Among the 542 runs (at an average of 49.27) that he finished his Test career with, there were two fine centuries (with highest score of 163) in two Port of Spain matches, against a bowling attack that had Frank King, Gerry Gomez, Frank Worrell, Alf Valentine and Sonny Ramadhin. Despite a successful stint, Apte never played for India again.
Many find it difficult to explain why someone who scored three half-centuries and 163 against the deadly West Indies in their backyard in 1952-53 played only one Test after that.
Apte, despite his merit as a player, saw politics in his exit and believed that the legendary Lala Amarnath was behind his ouster. Years later, Apte wrote about it in his autobiography, giving his side of the story.
He wrote in his memoir, “My sudden disappearance from Test cricket, especially after an impressive record, was never explained.’’ And he went to add that Lala Amarnath had then presided over the selection committee.
He approached Apte, who belonged to an affluent family, with a request to meet his father, ostensibly because he wanted cloth distributorship of Kohinoor Mills in Delhi.

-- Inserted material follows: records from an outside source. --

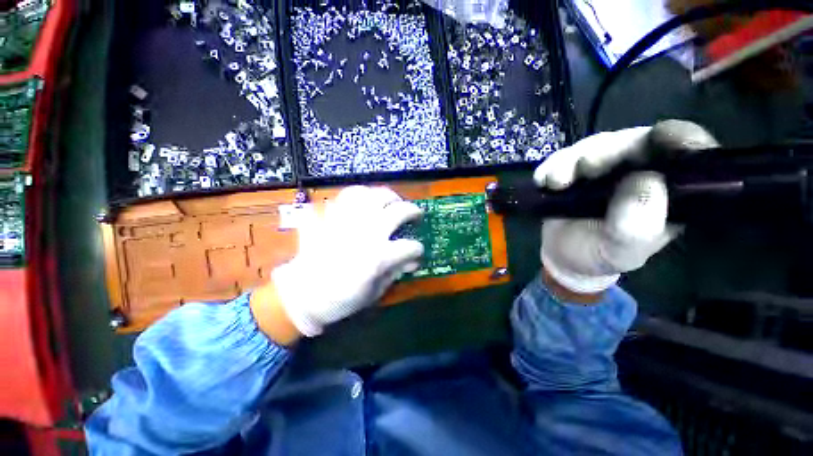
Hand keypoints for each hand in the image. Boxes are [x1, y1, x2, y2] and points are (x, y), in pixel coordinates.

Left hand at [270, 186, 424, 336]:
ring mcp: (346, 223)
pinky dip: (356, 195)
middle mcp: (365, 234)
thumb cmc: (341, 299)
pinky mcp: (330, 218)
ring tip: (391, 201)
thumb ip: (395, 272)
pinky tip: (363, 202)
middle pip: (397, 211)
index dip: (417, 249)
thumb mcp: (374, 292)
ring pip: (371, 196)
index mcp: (378, 257)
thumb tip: (411, 262)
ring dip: (386, 196)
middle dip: (412, 211)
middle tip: (415, 214)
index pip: (410, 247)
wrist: (302, 296)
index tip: (417, 252)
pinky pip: (344, 198)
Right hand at [533, 120, 718, 295]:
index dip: (677, 138)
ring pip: (596, 145)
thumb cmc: (599, 255)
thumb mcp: (621, 251)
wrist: (563, 255)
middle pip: (634, 141)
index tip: (657, 140)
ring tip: (555, 183)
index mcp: (669, 190)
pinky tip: (542, 181)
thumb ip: (637, 226)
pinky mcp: (575, 168)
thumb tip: (645, 180)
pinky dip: (552, 165)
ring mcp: (605, 166)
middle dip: (607, 152)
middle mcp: (641, 169)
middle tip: (583, 169)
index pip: (685, 151)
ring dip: (571, 160)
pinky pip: (564, 156)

Apte’s father was shrewd enough to put two and two together. He politely declined Lala’s proposal. Lala continued to be chairman of the selection committee for a few years.
‘‘But I was never selected to play Test Cricket again,’’ Apte recounts in his autobiography.However, those who have chronicled Mumbai cricket prefer to remember him for his love for the game.
He played Kanga League for 50 years; in fact, he last played when he was 71 years old. Apte will forever remain a gentleman whom Mumbai cricket can never forget.
A cricketer who can never be judged by numbers. Apte also served as the president of the famous Cricket Club of India. During his tenure, he is said to have tweaked the strict age-limit rules to accommodate a 15-year-old Sachin Tendulkar, so that he could represent the club as a player.
For the record, Apte made his debut for India against Pakistan at the Brabourne Stadium in 1952 with his college coach Vinod Mankad as the other end. He played his last test against West Indies at Kingston in April 1953.